>>>>>
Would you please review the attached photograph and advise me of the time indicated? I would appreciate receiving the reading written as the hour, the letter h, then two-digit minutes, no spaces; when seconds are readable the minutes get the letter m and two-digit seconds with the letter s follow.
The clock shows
<<<<<
>>>>>
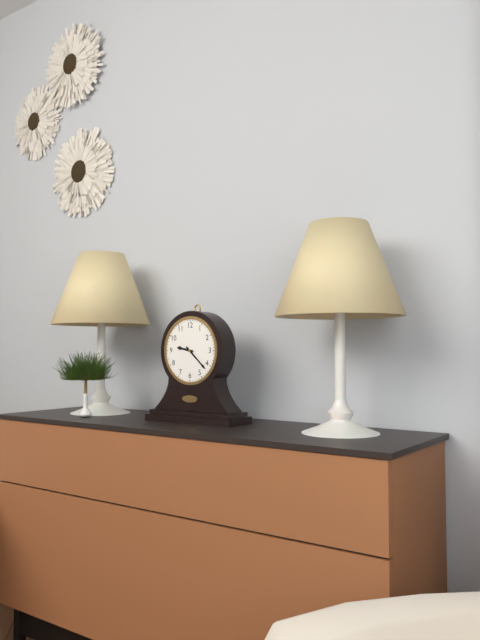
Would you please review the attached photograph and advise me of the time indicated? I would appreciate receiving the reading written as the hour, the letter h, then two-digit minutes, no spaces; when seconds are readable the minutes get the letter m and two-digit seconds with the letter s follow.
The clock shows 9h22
<<<<<
>>>>>
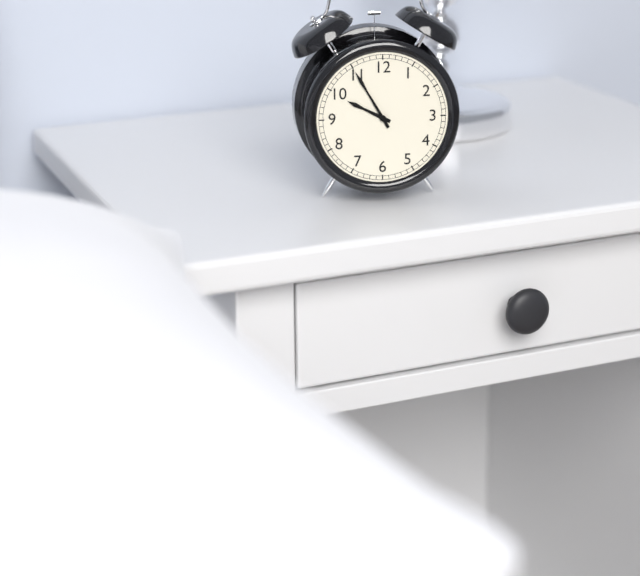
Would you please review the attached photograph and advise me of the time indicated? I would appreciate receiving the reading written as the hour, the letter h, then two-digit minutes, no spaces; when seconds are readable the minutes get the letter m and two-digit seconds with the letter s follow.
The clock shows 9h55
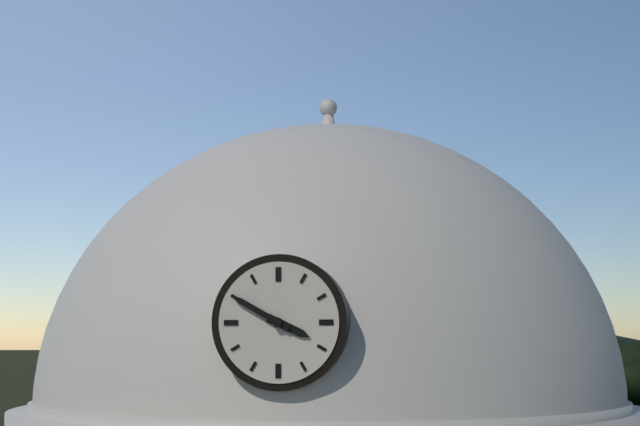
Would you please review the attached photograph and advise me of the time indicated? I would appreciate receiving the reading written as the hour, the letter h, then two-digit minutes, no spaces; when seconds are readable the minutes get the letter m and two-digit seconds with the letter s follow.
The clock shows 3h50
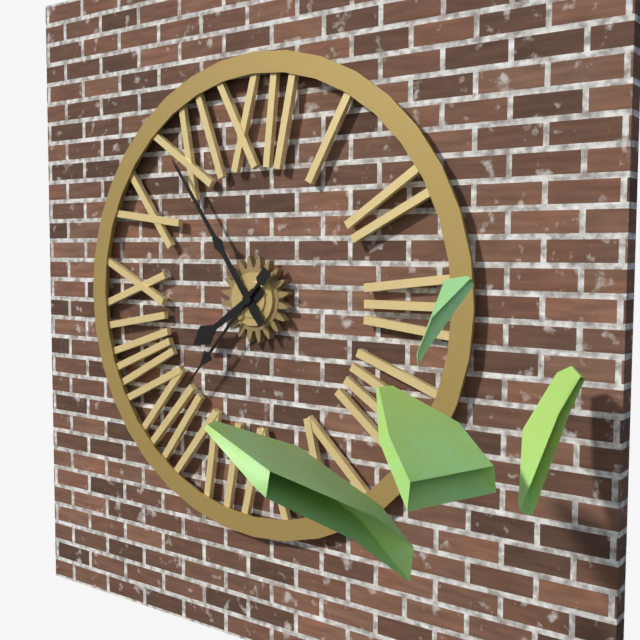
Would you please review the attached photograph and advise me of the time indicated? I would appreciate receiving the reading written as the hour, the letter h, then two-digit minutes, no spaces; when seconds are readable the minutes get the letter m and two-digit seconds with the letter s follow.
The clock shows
<<<<<
◆ **Requirement**
Count the lines in the data above that contain the string "shows", treating uppercase and lowercase as different. Reply with the number alone.

◆ **Exercise solution**
5